Terkait kepuasan faskes, Rohmat mengatakan BPJS Kesehatan perlu memperhatikan kecepatan dalam merespon pengajuan faskes untuk menjadi mitra BPJS Kesehatan. Lalu, ketepatan pembayaran klaim dan kapitasi, serta pertemuan kemitraan. Hal lain yang perlu ditingkatkan BPJS Kesehatan yakni ketepatan waktu kedatangan dokter agar sesuai dengan jadwal di poliklinik, kecepatan petugas BPJS Kesehatan Center menangani masalah dan kemudahan proses rujuk balik dari rumah sakit.

Koordinator advokasi BPJS Watch, Timboel Siregar, mengatakan tingkat kepuasan peserta yang diperoleh dari hasil survei yang dilakukan PT SWAsembada (78.9 persen) itu lebih tinggi daripada survei yang pernah dilakukan DJSN (71 persen). Dari hasil survei yang dilakukan PT SWAsembada itu tercatat ada yang menyatakan tidak puas sebesar 21.1 persen. Mengingat pelayanan yang dilakukan BPJS Kesehatan menyangkut nyawa manusia, maka jumlah responden yang menyatakan tidak puas itu harus tetap menjadi perhatian serius pemerintah dan BPJS Kesehatan.

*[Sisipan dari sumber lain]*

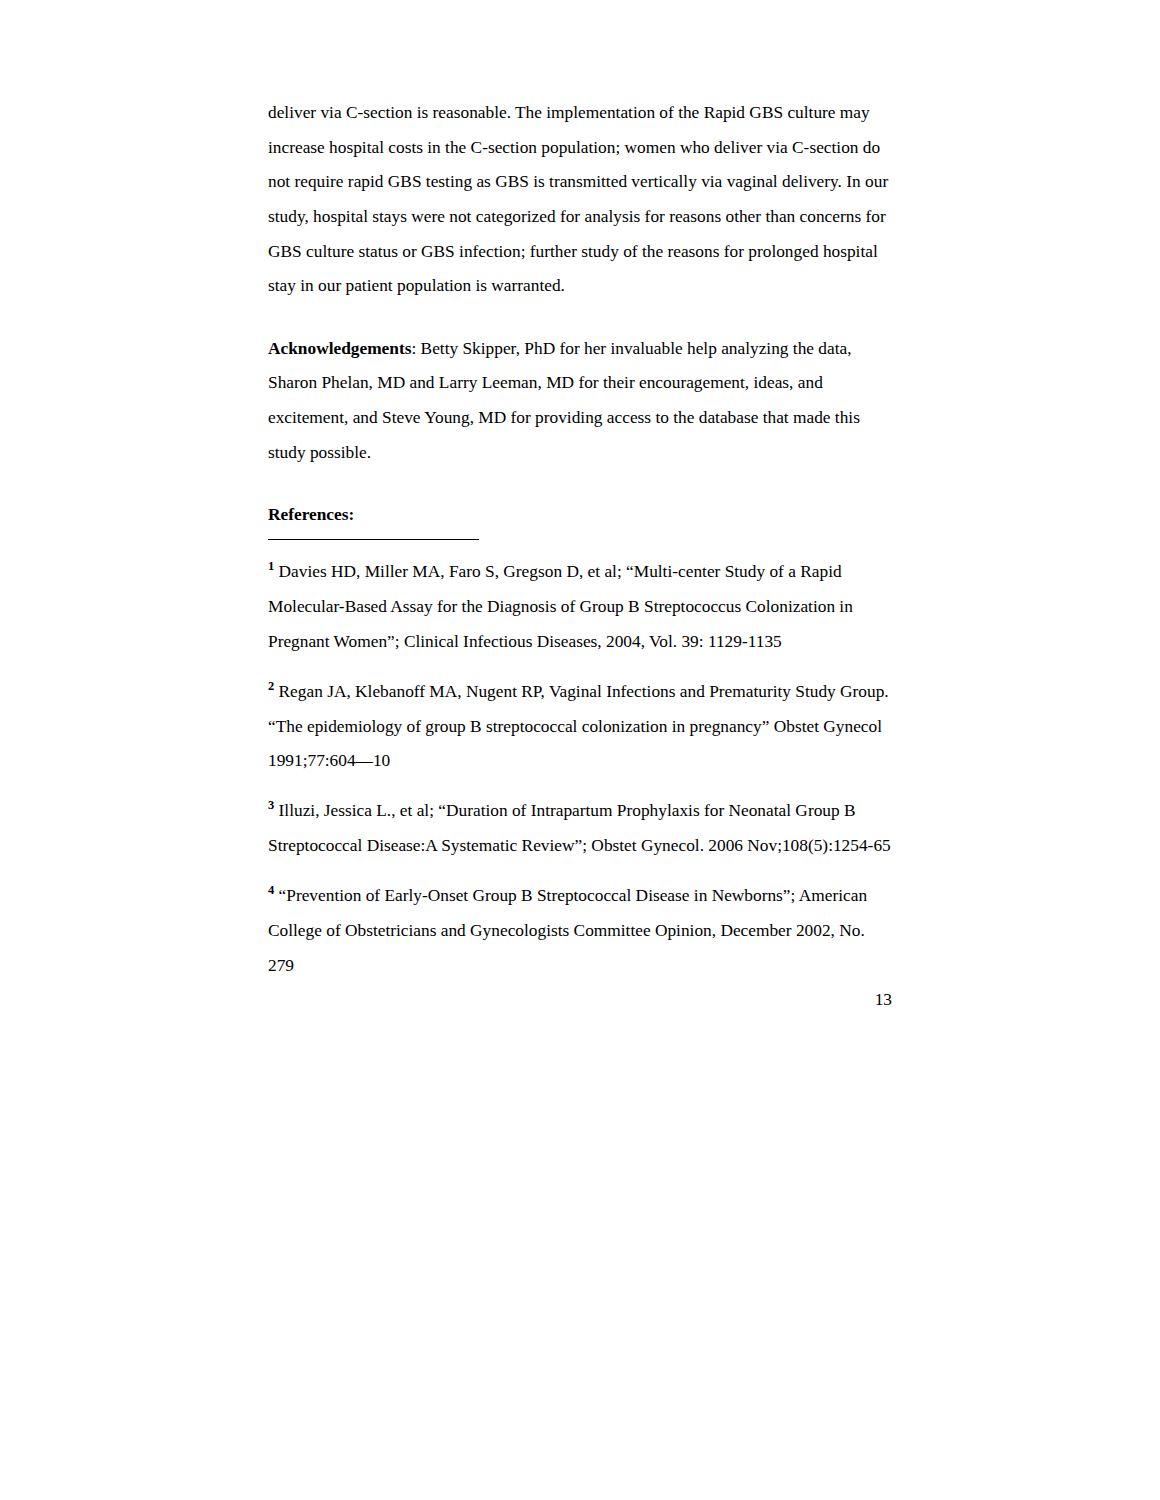deliver via C-section is reasonable. The implementation of the Rapid GBS culture may increase hospital costs in the C-section population; women who deliver via C-section do not require rapid GBS testing as GBS is transmitted vertically via vaginal delivery. In our study, hospital stays were not categorized for analysis for reasons other than concerns for GBS culture status or GBS infection; further study of the reasons for prolonged hospital stay in our patient population is warranted.
Acknowledgements: Betty Skipper, PhD for her invaluable help analyzing the data, Sharon Phelan, MD and Larry Leeman, MD for their encouragement, ideas, and excitement, and Steve Young, MD for providing access to the database that made this study possible.
References:
1 Davies HD, Miller MA, Faro S, Gregson D, et al; “Multi-center Study of a Rapid Molecular-Based Assay for the Diagnosis of Group B Streptococcus Colonization in Pregnant Women”; Clinical Infectious Diseases, 2004, Vol. 39: 1129-1135
2 Regan JA, Klebanoff MA, Nugent RP, Vaginal Infections and Prematurity Study Group. “The epidemiology of group B streptococcal colonization in pregnancy” Obstet Gynecol 1991;77:604—10
3 Illuzi, Jessica L., et al; “Duration of Intrapartum Prophylaxis for Neonatal Group B Streptococcal Disease:A Systematic Review”; Obstet Gynecol. 2006 Nov;108(5):1254-65
4 “Prevention of Early-Onset Group B Streptococcal Disease in Newborns”; American College of Obstetricians and Gynecologists Committee Opinion, December 2002, No. 279
13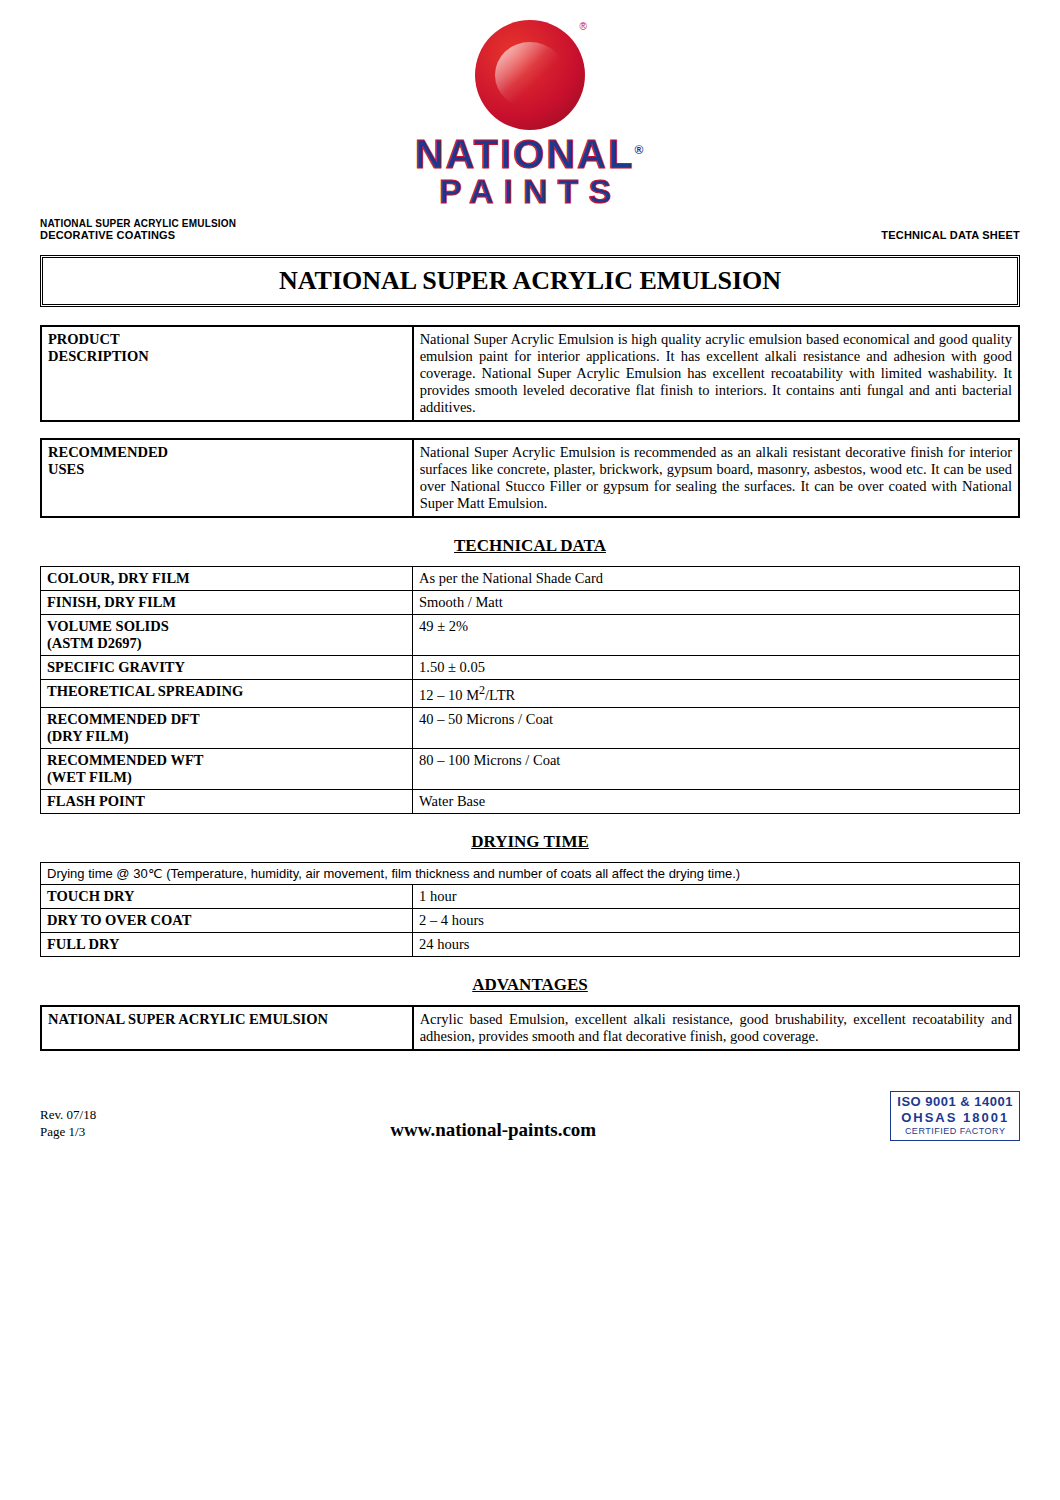®
NATIONAL®
PAINTS
NATIONAL SUPER ACRYLIC EMULSION
DECORATIVE COATINGS
TECHNICAL DATA SHEET
NATIONAL SUPER ACRYLIC EMULSION
| PRODUCT DESCRIPTION | National Super Acrylic Emulsion is high quality acrylic emulsion based economical and good quality emulsion paint for interior applications. It has excellent alkali resistance and adhesion with good coverage. National Super Acrylic Emulsion has excellent recoatability with limited washability. It provides smooth leveled decorative flat finish to interiors. It contains anti fungal and anti bacterial additives. |
| RECOMMENDED USES | National Super Acrylic Emulsion is recommended as an alkali resistant decorative finish for interior surfaces like concrete, plaster, brickwork, gypsum board, masonry, asbestos, wood etc. It can be used over National Stucco Filler or gypsum for sealing the surfaces. It can be over coated with National Super Matt Emulsion. |
TECHNICAL DATA
| COLOUR, DRY FILM | As per the National Shade Card |
| FINISH, DRY FILM | Smooth / Matt |
| VOLUME SOLIDS (ASTM D2697) | 49 ± 2% |
| SPECIFIC GRAVITY | 1.50 ± 0.05 |
| THEORETICAL SPREADING | 12 – 10 M 2 /LTR |
| RECOMMENDED DFT (DRY FILM) | 40 – 50 Microns / Coat |
| RECOMMENDED WFT (WET FILM) | 80 – 100 Microns / Coat |
| FLASH POINT | Water Base |
DRYING TIME
| Drying time @ 30℃ (Temperature, humidity, air movement, film thickness and number of coats all affect the drying time.) |
| TOUCH DRY | 1 hour |
| DRY TO OVER COAT | 2 – 4 hours |
| FULL DRY | 24 hours |
ADVANTAGES
| NATIONAL SUPER ACRYLIC EMULSION | Acrylic based Emulsion, excellent alkali resistance, good brushability, excellent recoatability and adhesion, provides smooth and flat decorative finish, good coverage. |
Rev. 07/18
Page 1/3
www.national-paints.com
ISO 9001 & 14001
OHSAS 18001
CERTIFIED FACTORY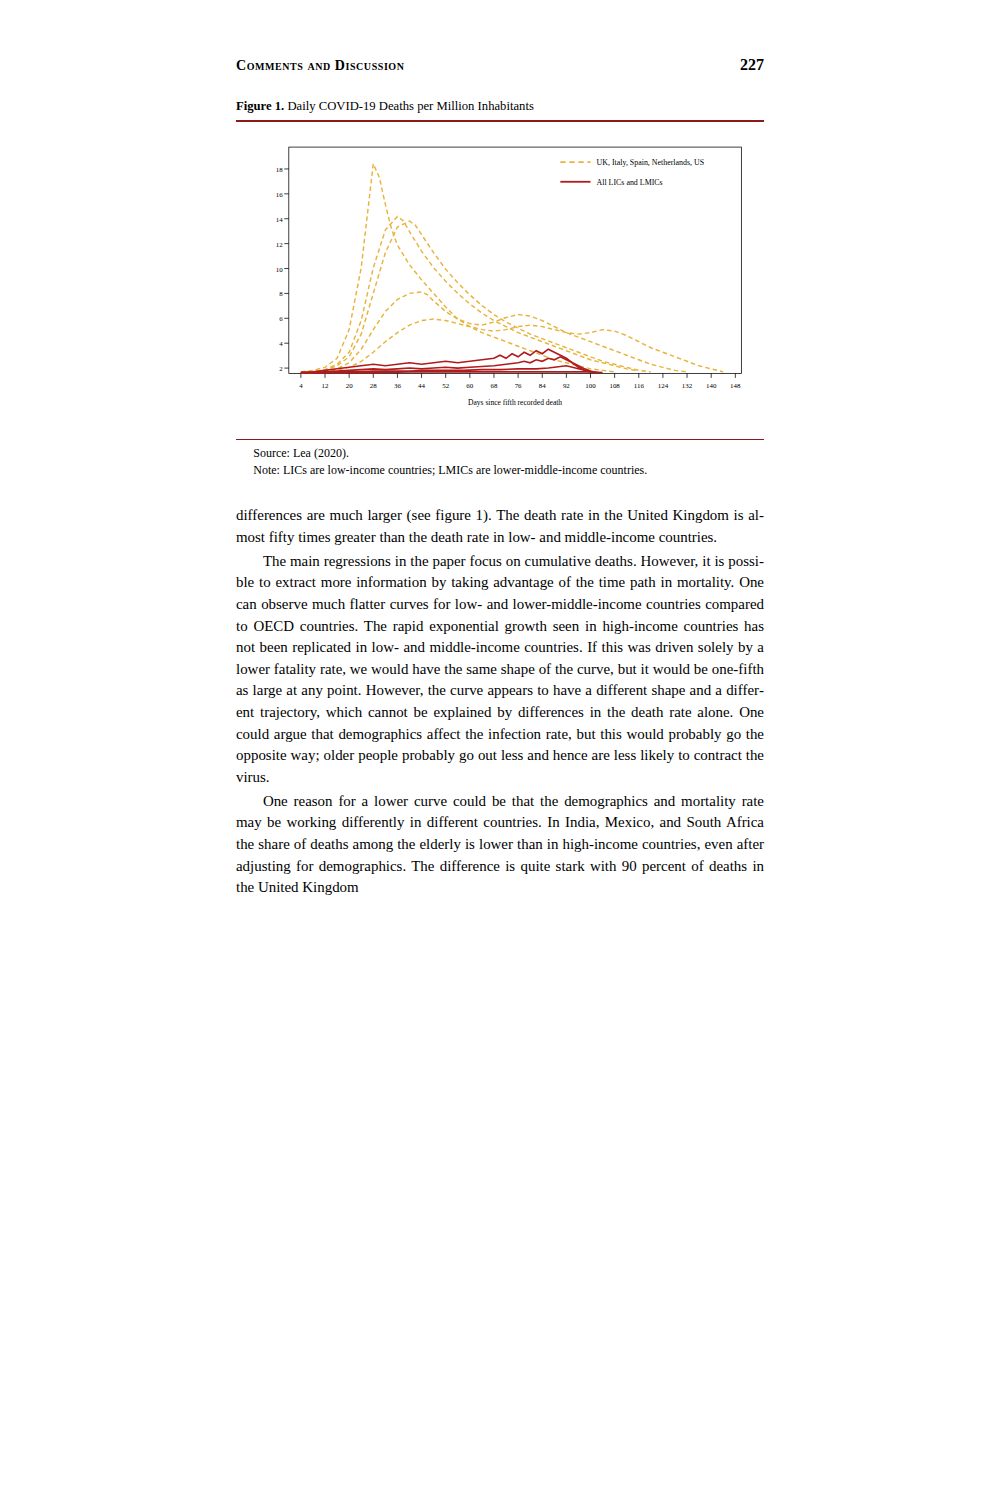Comments and Discussion 227
Figure 1. Daily COVID-19 Deaths per Million Inhabitants
18 16 14 12 10 8 6 4 2 4 12 20 28 36 44 52 60 68 76 84 92 100 108 116 124 132 140 148 Days since fifth recorded death UK, Italy, Spain, Netherlands, US All LICs and LMICs
Source: Lea (2020).
Note: LICs are low-income countries; LMICs are lower-middle-income countries.
differences are much larger (see figure 1). The death rate in the United Kingdom is almost fifty times greater than the death rate in low- and middle-income countries.
The main regressions in the paper focus on cumulative deaths. However, it is possible to extract more information by taking advantage of the time path in mortality. One can observe much flatter curves for low- and lower-middle-income countries compared to OECD countries. The rapid exponential growth seen in high-income countries has not been replicated in low- and middle-income countries. If this was driven solely by a lower fatality rate, we would have the same shape of the curve, but it would be one-fifth as large at any point. However, the curve appears to have a different shape and a different trajectory, which cannot be explained by differences in the death rate alone. One could argue that demographics affect the infection rate, but this would probably go the opposite way; older people probably go out less and hence are less likely to contract the virus.
One reason for a lower curve could be that the demographics and mortality rate may be working differently in different countries. In India, Mexico, and South Africa the share of deaths among the elderly is lower than in high-income countries, even after adjusting for demographics. The difference is quite stark with 90 percent of deaths in the United Kingdom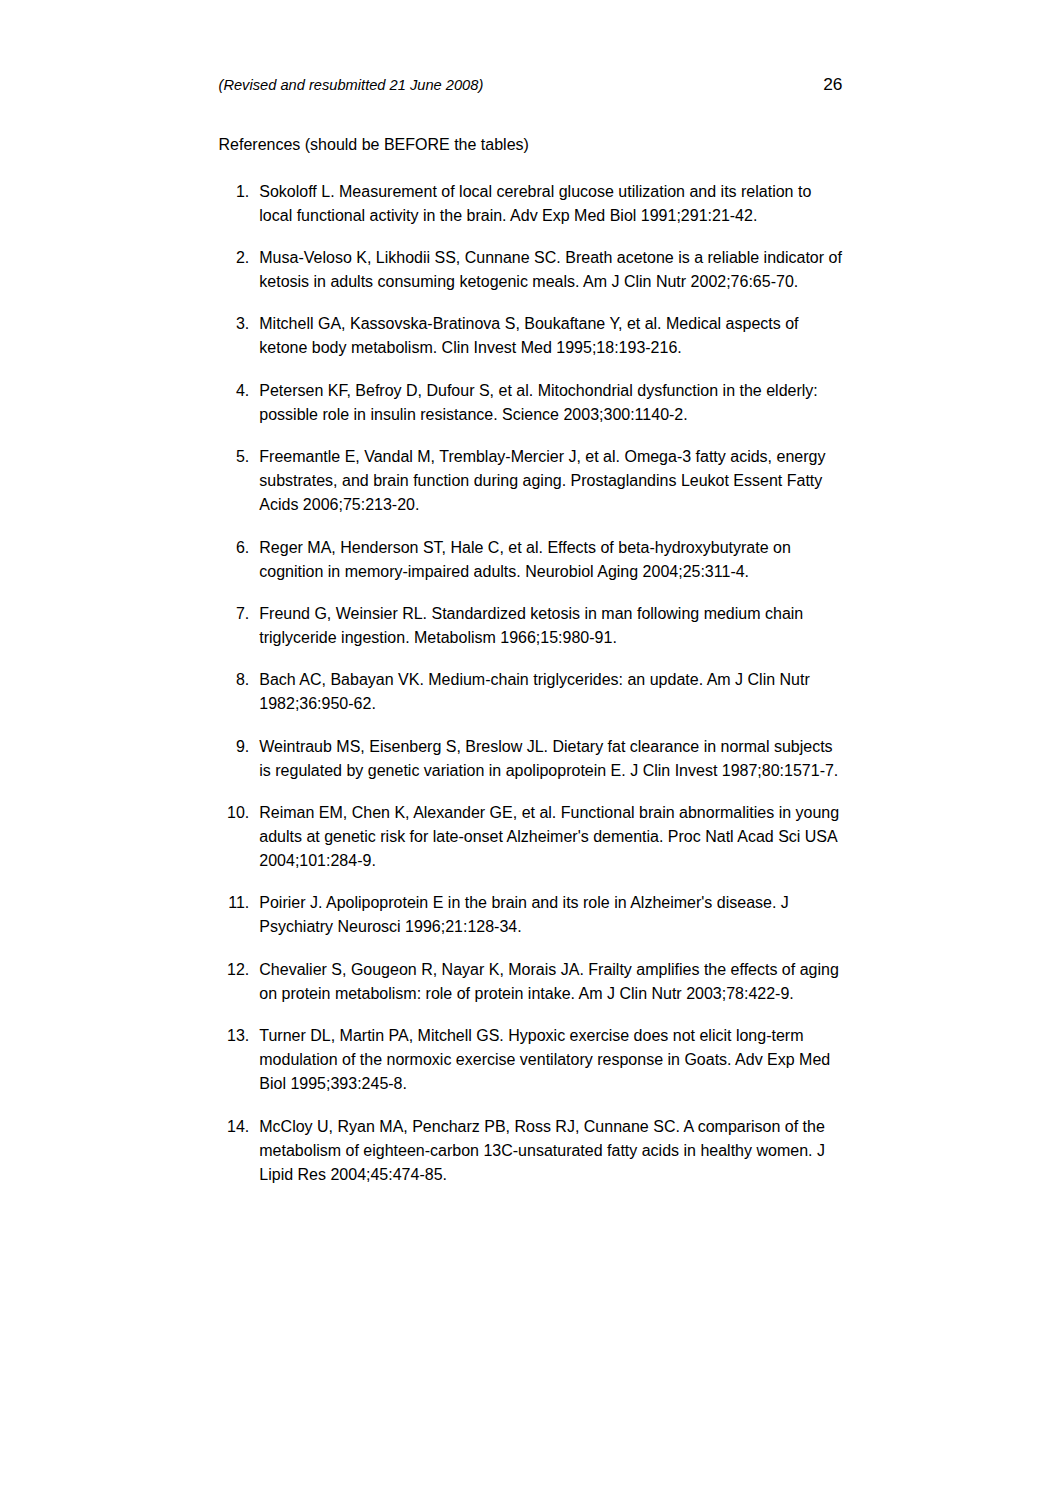(Revised and resubmitted 21 June 2008) 26
References (should be BEFORE the tables)
Sokoloff L. Measurement of local cerebral glucose utilization and its relation to local functional activity in the brain. Adv Exp Med Biol 1991;291:21-42.
Musa-Veloso K, Likhodii SS, Cunnane SC. Breath acetone is a reliable indicator of ketosis in adults consuming ketogenic meals. Am J Clin Nutr 2002;76:65-70.
Mitchell GA, Kassovska-Bratinova S, Boukaftane Y, et al. Medical aspects of ketone body metabolism. Clin Invest Med 1995;18:193-216.
Petersen KF, Befroy D, Dufour S, et al. Mitochondrial dysfunction in the elderly: possible role in insulin resistance. Science 2003;300:1140-2.
Freemantle E, Vandal M, Tremblay-Mercier J, et al. Omega-3 fatty acids, energy substrates, and brain function during aging. Prostaglandins Leukot Essent Fatty Acids 2006;75:213-20.
Reger MA, Henderson ST, Hale C, et al. Effects of beta-hydroxybutyrate on cognition in memory-impaired adults. Neurobiol Aging 2004;25:311-4.
Freund G, Weinsier RL. Standardized ketosis in man following medium chain triglyceride ingestion. Metabolism 1966;15:980-91.
Bach AC, Babayan VK. Medium-chain triglycerides: an update. Am J Clin Nutr 1982;36:950-62.
Weintraub MS, Eisenberg S, Breslow JL. Dietary fat clearance in normal subjects is regulated by genetic variation in apolipoprotein E. J Clin Invest 1987;80:1571-7.
Reiman EM, Chen K, Alexander GE, et al. Functional brain abnormalities in young adults at genetic risk for late-onset Alzheimer's dementia. Proc Natl Acad Sci USA 2004;101:284-9.
Poirier J. Apolipoprotein E in the brain and its role in Alzheimer's disease. J Psychiatry Neurosci 1996;21:128-34.
Chevalier S, Gougeon R, Nayar K, Morais JA. Frailty amplifies the effects of aging on protein metabolism: role of protein intake. Am J Clin Nutr 2003;78:422-9.
Turner DL, Martin PA, Mitchell GS. Hypoxic exercise does not elicit long-term modulation of the normoxic exercise ventilatory response in Goats. Adv Exp Med Biol 1995;393:245-8.
McCloy U, Ryan MA, Pencharz PB, Ross RJ, Cunnane SC. A comparison of the metabolism of eighteen-carbon 13C-unsaturated fatty acids in healthy women. J Lipid Res 2004;45:474-85.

Timboel mengusulkan agar survei dilakukan dengan terlebih dulu memberi pertanyaan terkait hak-hak peserta kepada responden. Hasil survei tersebut dinilai tidak mengurai lebih dalam pengetahuan peserta terhadap hak-haknya. Kemudian tidak menjelaskan berapa kali responden bersinggungan dengan faskes yang jadi mitra BPJS Kesehatan. Menurutnya itu mempengaruhi tingkat kepuasan peserta.

Bisa jadi peserta yang disurvei tidak mengetahui hak-haknya, sehingga ketika faskes menyuruh peserta membeli obat sendiri maka pasien mengikuti. Sekalipun biaya yang dikeluarkan pasien BPJS Kesehatan itu lebih rendah daripada pasien umum namun sudah semestinya peserta mengetahui apa yang menjadi haknya. Oleh karenanya Timboel yakin jika peserta yang disurvei paham apa saja hak-haknya maka akan mempengaruhi tingkat kepuasan.

“BPJS Watch banyak melakukan advokasi terhadap pasien BPJS Kesehatan dan menemukan banyak pasien yang disuruh faskes membeli obat atau darah walaupun obat tersebut sebenarnya sudah masuk paket INA-CBGs,” kata Timboel di Jakarta, Senin (04/1).